GIVEN INFORMATION below:
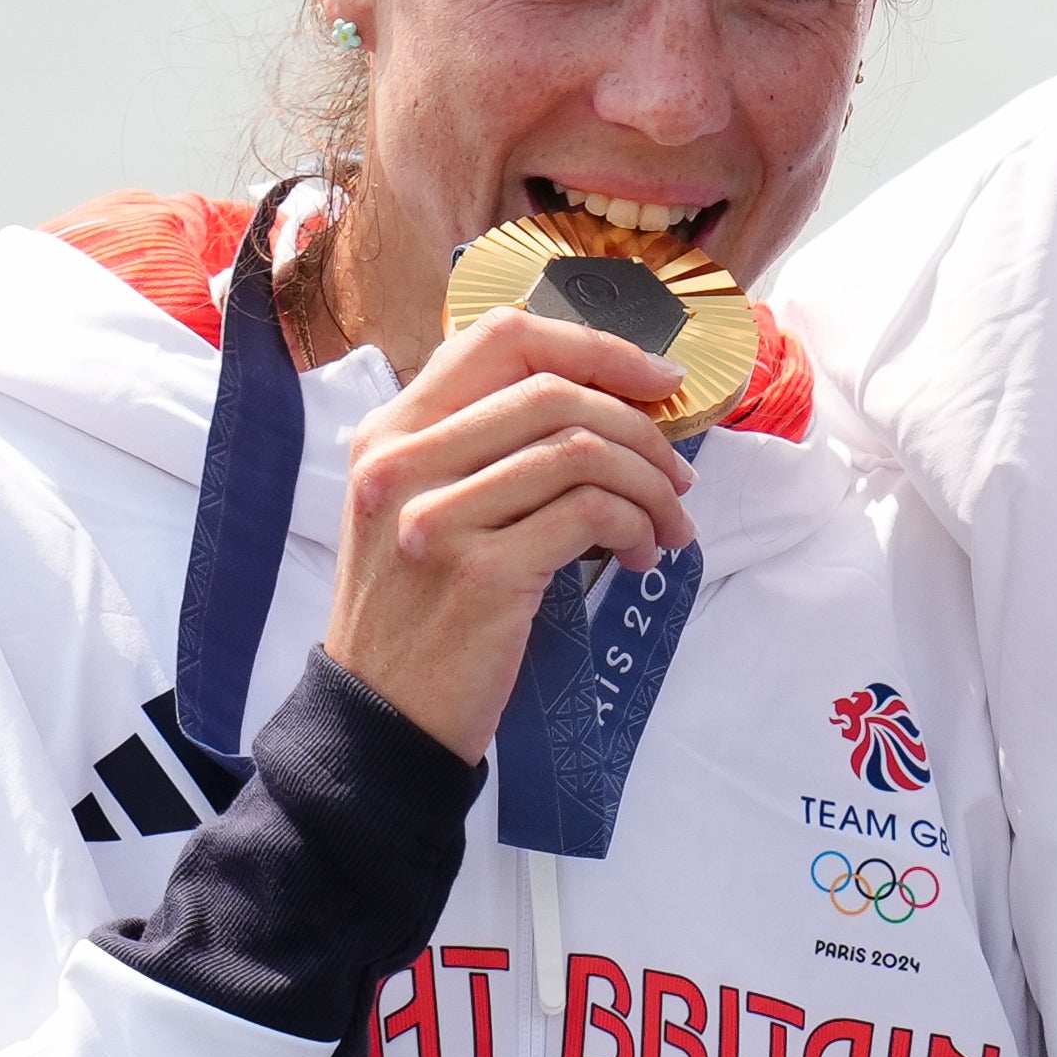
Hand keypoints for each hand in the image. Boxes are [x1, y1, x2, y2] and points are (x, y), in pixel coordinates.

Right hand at [324, 305, 697, 760]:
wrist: (380, 719)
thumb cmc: (419, 611)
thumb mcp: (419, 508)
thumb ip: (481, 448)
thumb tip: (605, 403)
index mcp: (389, 433)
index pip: (501, 338)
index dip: (594, 346)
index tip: (656, 378)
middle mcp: (402, 463)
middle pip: (553, 391)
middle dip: (640, 428)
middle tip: (676, 474)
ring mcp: (435, 518)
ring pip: (581, 450)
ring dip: (649, 485)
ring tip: (667, 524)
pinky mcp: (479, 574)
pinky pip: (590, 514)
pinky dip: (635, 526)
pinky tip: (639, 556)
End of GIVEN INFORMATION.
### DIRECTIONS
Every line of the records containing the word "hand" must appear in the answer.

### ANSWER TO THE EXERCISE
Hand keypoints for each hand in the image. Boxes are [x1, y1, x2, y2] and points are (x, y), in pixel coordinates.
Right hand at [324, 305, 697, 760]:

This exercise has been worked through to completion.